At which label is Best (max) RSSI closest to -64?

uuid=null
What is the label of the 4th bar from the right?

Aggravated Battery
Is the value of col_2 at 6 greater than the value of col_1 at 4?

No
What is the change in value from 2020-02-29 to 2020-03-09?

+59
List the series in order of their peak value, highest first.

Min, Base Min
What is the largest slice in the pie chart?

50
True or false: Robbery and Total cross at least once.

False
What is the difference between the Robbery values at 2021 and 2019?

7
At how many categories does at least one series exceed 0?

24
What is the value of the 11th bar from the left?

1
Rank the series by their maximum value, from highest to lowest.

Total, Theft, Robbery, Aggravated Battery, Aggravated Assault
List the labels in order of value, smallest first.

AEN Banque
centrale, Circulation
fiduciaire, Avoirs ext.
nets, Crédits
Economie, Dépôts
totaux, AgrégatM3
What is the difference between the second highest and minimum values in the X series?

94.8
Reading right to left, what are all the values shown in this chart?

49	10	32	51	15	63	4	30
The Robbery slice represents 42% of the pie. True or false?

=== TASK BRIEF ===
Reproduce every one of the records above verbatim, line for line.

=== RESPONSE TO THE EXERCISE ===
At which label is Best (max) RSSI closest to -64?

uuid=null
What is the label of the 4th bar from the right?

Aggravated Battery
Is the value of col_2 at 6 greater than the value of col_1 at 4?

No
What is the change in value from 2020-02-29 to 2020-03-09?

+59
List the series in order of their peak value, highest first.

Min, Base Min
What is the largest slice in the pie chart?

50
True or false: Robbery and Total cross at least once.

False
What is the difference between the Robbery values at 2021 and 2019?

7
At how many categories does at least one series exceed 0?

24
What is the value of the 11th bar from the left?

1
Rank the series by their maximum value, from highest to lowest.

Total, Theft, Robbery, Aggravated Battery, Aggravated Assault
List the labels in order of value, smallest first.

AEN Banque
centrale, Circulation
fiduciaire, Avoirs ext.
nets, Crédits
Economie, Dépôts
totaux, AgrégatM3
What is the difference between the second highest and minimum values in the X series?

94.8
Reading right to left, what are all the values shown in this chart?

49	10	32	51	15	63	4	30
The Robbery slice represents 42% of the pie. True or false?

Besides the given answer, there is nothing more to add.